A experiência consiste em um tipo de turismo que não abre mão do conforto, mas sem interferir na paisagem das cidades pequenas com grandes construções em concreto, mármore ou vidro. Em linhas gerais, o modelo se propõe a interiorizar o turismo, integrando o visitante à cultura local. A combinação de luxo com história, portanto, parece perfeita para quem não quer apenas se divertir e descansar, mas também absorver conhecimento. “A ideia gira em torno de garantir a integridade e a preservação do patrimônio histórico”, disse Kihlgren a VEJA. É um negócio lucrativo. A diária em Di Sessanio sai pelo equivalente a 1 100 reais, e há fila de espera. Na comuna de Matera, que também pertence a Kihlgren, os quartos foram instalados em cavernas ancestrais esculpidas nas rochas de uma colina. Nesse caso, a hospedagem custa 2 800 reais por dia.
A essa altura, o leitor deve estar se perguntando: mas, afinal, como o albergo diffuso se diferencia de um Airbnb? “São iniciativas muito diferentes”, diz Giancarlo Dall’Ara, um dos precursores da tendência nascida na Itália. Os albergues de luxo ficam necessariamente em locais históricos e buscam manter a autenticidade e as tradições locais, algo que não faz parte da premissa do Airbnb. Dall’Ara começou a fundamentar a ideia quando foi convidado para ajudar a reconstruir a região de Cárnia, no norte da Itália, que havia sido abandonada depois de ser atingida por terremotos. Em vez de propor a construção de hotéis verticais para convidar novos visitantes, sugeriu a utilização das próprias moradias vazias para hospedar quem fosse à cidade. Deu certo.

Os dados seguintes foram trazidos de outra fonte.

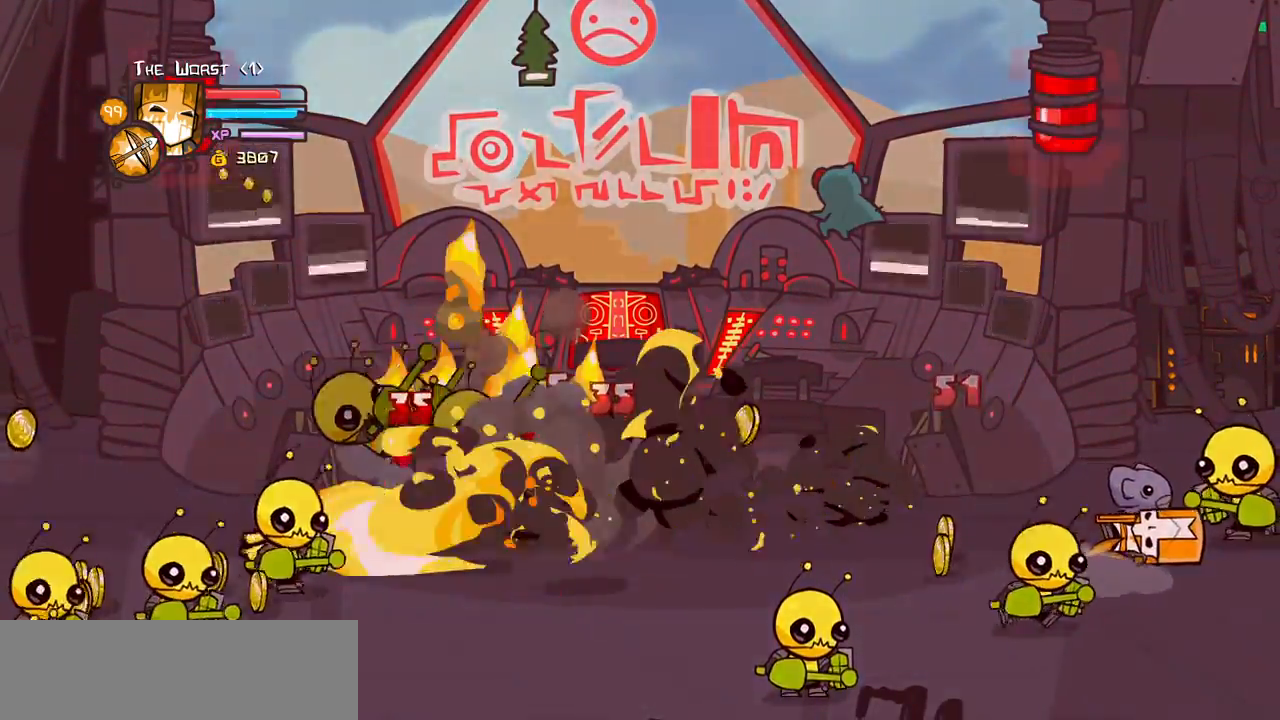
Gameplay with keyboard; each line is a JSON object with the keys held at the frame after it. "events" lists presses ("down") and releases ("up") of "block", "down", "heavy", "item", "iteml", "itemr", "jump", "left", "light", "magic", "right" and "up" between this image and that frame as [ms after this image, input, new state], when the widget could be followed in between. No other keys are recorded. Mouse input is not recorded. Key names are as the overlay labels them; some are game actions (e.g. jump) rather than physical keys.
{"keys": ["down", "left"], "events": [[183, "left", "up"], [250, "down", "up"], [366, "left", "down"], [400, "down", "down"]]}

Da criatividade nasceu a Associação dos Albergui Diffusi para catalogar — e garantir a autenticidade — os hotéis que pretendem se enquadrar no conceito. Na ilha Nkombo, em Ruanda, a Sextantio, empresa de Kihlgren, instalou o seu primeiro albergo diffuso fora da Itália. Desde março, turistas podem se hospedar em cabanas tradicionais dentro de comunidades pescadoras, com direito a praia privativa e wi-fi nos quartos — tudo isso por cerca de 3 000 reais a diária. Na Suíça, por pouco mais de 1 000 reais por dia, os viajantes se hospedam em pequenas casas centenárias construídas a mão com pedras de granito, no vilarejo de Corippo. Na cidade de Yakage, entre Osaka e Hiroshima, no Japão, os visitantes acomodam-se em moradas típicas do século XVII e desfrutam aulas de meditação e caligrafia japonesa. Alternativas semelhantes são encontradas na França, Croácia e Coreia do Sul. Viajar é ótimo, mas desbravar as tradições locais pode ser melhor ainda — e certamente muito interessante.